People v. Thompson
Before: Beatty, Harrison, Temple
Synopsis
Criminal Law—Separate Appeals—Law of Case—New Trial Order— Review of Instructions.—When an appeal separately taken from the judgment in a criminal ease is decided only upon questions arising upon demurrer to the information, and the instructions were not in fact presented or passed upon, the rule of the law of the case does not forbid the review of the instructions upon a separate appeal from an order denying a new trial, notwithstanding they might have been presented and reviewed upon the appeal from the' judgment; and, in such case, the defendant may prosecute both appeals, though he can have but one decision on the same point.
Train-wrecking — Erroneous Instruction — Robbery. —Where a defendant is charged with the crime of derailing a railroad train, and unlawfully boarding the train with intent to rob the same, it is error to instruct the jury that they should find the defendant guilty if he boarded the express-car, and with force and violence robbed the messenger of money in his custody.
Id.—Inapplicable Instruction.—It is error to give an instruction which is inapplicable to the case, and which assumes the existence of evidence not given.
Opinion — Temple
Temple, J. The defendant was convicted upon a charge of derailing a railroad train, and unlawfully boarding a train with intent to rob the same.

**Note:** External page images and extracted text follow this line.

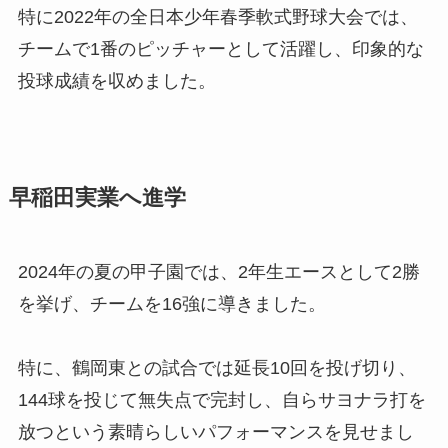
特に2022年の全日本少年春季軟式野球大会では、
チームで1番のピッチャーとして活躍し、印象的な
投球成績を収めました。
早稲田実業へ進学
2024年の夏の甲子園では、2年生エースとして2勝
を挙げ、チームを16強に導きました。
特に、鶴岡東との試合では延長10回を投げ切り、
144球を投じて無失点で完封し、自らサヨナラ打を
放つという素晴らしいパフォーマンスを見せまし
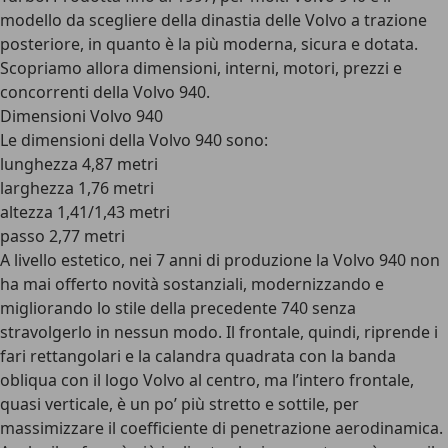
modello da scegliere della dinastia delle Volvo a trazione
posteriore, in quanto è la più moderna, sicura e dotata.
Scopriamo allora dimensioni, interni, motori, prezzi e
concorrenti della Volvo 940.
Dimensioni Volvo 940
Le dimensioni della Volvo 940 sono:
lunghezza 4,87 metri
larghezza 1,76 metri
altezza 1,41/1,43 metri
passo 2,77 metri
A livello estetico, nei 7 anni di produzione la Volvo 940 non
ha mai offerto novità sostanziali, modernizzando e
migliorando lo stile della precedente 740 senza
stravolgerlo in nessun modo. Il frontale, quindi, riprende i
fari rettangolari e la calandra quadrata con la banda
obliqua con il logo Volvo al centro, ma l’intero frontale,
quasi verticale, è un po’ più stretto e sottile, per
massimizzare il coefficiente di penetrazione aerodinamica.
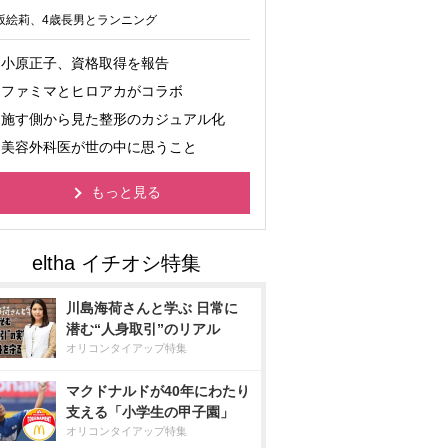
坂絵莉、4歳長男とランニング
小原正子、資格取得を報告
ファミマとヒロアカがコラボ
施す側から見た整形のカジュアル化
美容外科医が世の中に思うこと
もっと見る
川島海荷さんと学ぶ 日常に
潜む“人身取引”のリアル
オリコンタイアップ特集
マクドナルドが40年にわたり
支える「小学生の甲子園」
オリコンタイアップ特集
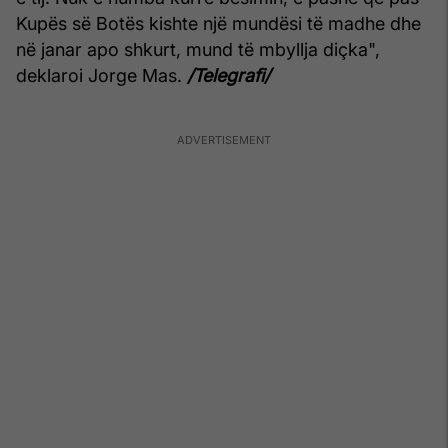
Kupës së Botës kishte një mundësi të madhe dhe
në janar apo shkurt, mund të mbyllja diçka",
deklaroi Jorge Mas.
/Telegrafi/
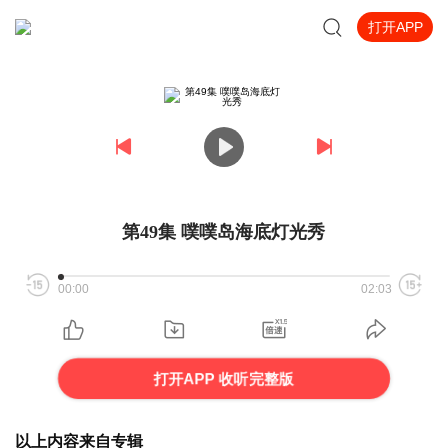
打开APP
第49集 噗噗岛海底灯光秀
00:00
02:03
打开APP 收听完整版
以上内容来自专辑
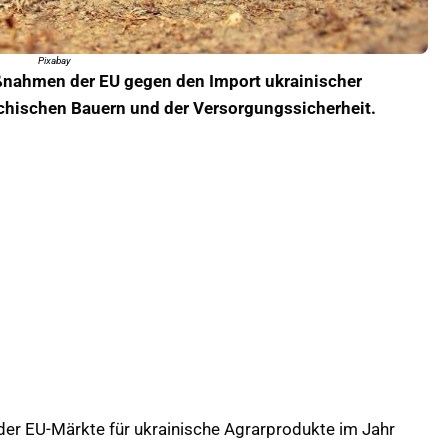
Pixabay
nahmen der EU gegen den Import ukrainischer
chischen Bauern und der Versorgungssicherheit.
 der EU-Märkte für ukrainische Agrarprodukte im Jahr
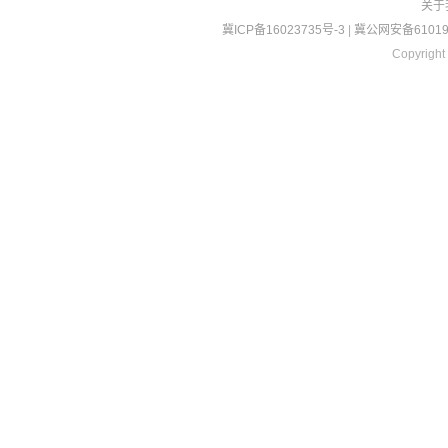
关于
冀ICP备16023735号-3
|
冀公网安备610190
Copyright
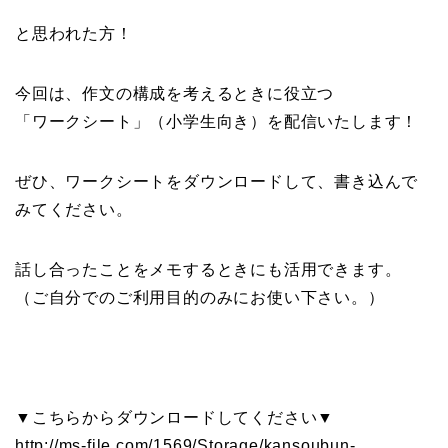
と思われた方！
今回は、作文の構成を考えるときに役立つ
「ワークシート」（小学生向き）を配信いたします！
ぜひ、ワークシートをダウンロードして、書き込んで
みてください。
話し合ったことをメモするときにも活用できます。
（ご自分でのご利用目的のみにお使い下さい。）
▼こちらからダウンロードしてください▼
http://ms-file.com/1569/Storage/kansoubun-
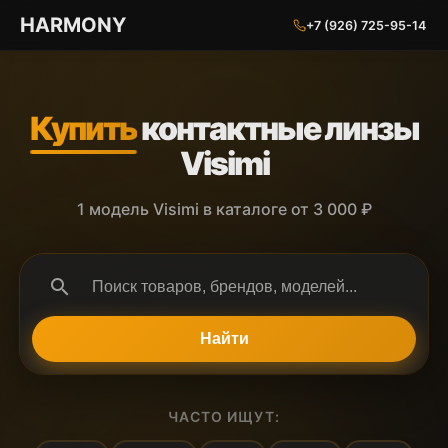
ГАРМОНИЯ ГЛАЗ
HARMONY
+7 (926) 725-95-14
Купить
контактные линзы
Visimi
1 модель Visimi в каталоге от 3 000 ₽
search
Найти
ЧАСТО ИЩУТ:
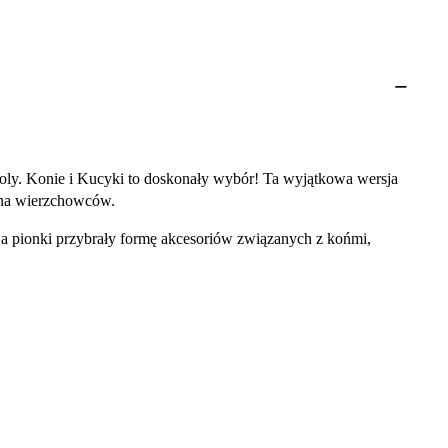
opoly. Konie i Kucyki to doskonały wybór! Ta wyjątkowa wersja
ana wierzchowców.
y, a pionki przybrały formę akcesoriów związanych z końmi,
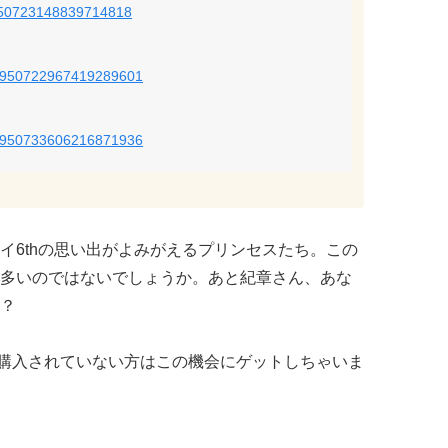
s/950723148839714818
us/950722967419289601
atus/950733606216871936
イ6thの思い出がよみがえるプリンセスたち。この
多いのではないでしょうか。あと紀章さん、あな
？
D、まだ購入されていない方はこの機会にゲットしちゃいま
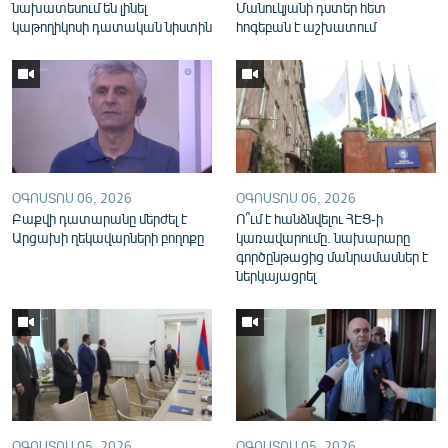
նախատեսում են լինել
Մանուկյանի դստեր հետ
կաթողիկոսի դատական նիստին
հոգեբան է աշխատում
ՕԳՈՍՏՈՍ 06, 2026
ՕԳՈՍՏՈՍ 06, 2026
Բաքվի դատարանը մերժել է
Ո՞ւմ է հանձնվելու ՀԷՑ-ի
Արցախի ղեկավարների բողոքը
կառավարումը. նախարարը
գործընթացից մանրամասներ է
ներկայացրել
ՕԳՈՍՏՈՍ 05, 2026
ՕԳՈՍՏՈՍ 05, 2026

This appeal is from an order refusing a new trial, and the only points made are that the court erred in giving certain instructions.
An appeal from the judgment was separately taken, and there being no bill of ..exceptions to be settled—as the points arose upon the demurrer—that appeal reached here first, and was long since decided. (People v. Thompson, 111 Cal. 242.)
On the former appeal from the judgment no points were made with reference to the instructions, and, as there was no bill of exceptions, such points could not have been presented to the best advantage. Still, the defendant might have had a bill of exceptions on the appeal from the judgment, in which so much of the evidence as was necessary to illustrate his points could have been set out.
The code expressly provides (Pen. Code, sec. 1176) that the instructions given or refused, whether in writing or taken down by the reporter, with the indorsements thereon (showing whether given or not) constitute a part of the record, and the rulings may be reviewed on appeal as though embodied in a bill of exceptions.
In criminal cases, if a motion for a new trial is made, it must be denied before judgment is entered against the defendant. Section 1172 of the Penal Code provides for an exception to an order denying a new trial. The order denying a new trial is therefore an order made before judgment, and may be reviewed on an appeal from the judgment. There is, therefore, no real necessity for an appeal from an order denying a new trial. Still the code provides for an appeal from the judgment and from an order denying a new trial. (Pen. Code, sec. 1237.) Now it is suggested that because there has been an appeal from the judgment, upon which the alleged errors in giving the instructions might have been considered, they cannot be considered on this [162]That is to say, a defendant is at liberty to present such questions either upon an appeal from the judgment, or upon an appeal from an order refusing a new trial, but be cannot do both. Furthermore, it is contended an affirmance of the judgment on appeal is final as to questions which were or might have been presented on that appeal. It would, therefore, follow that if he could have had a record which would have presented his point and did not, he has lost his right to be heard.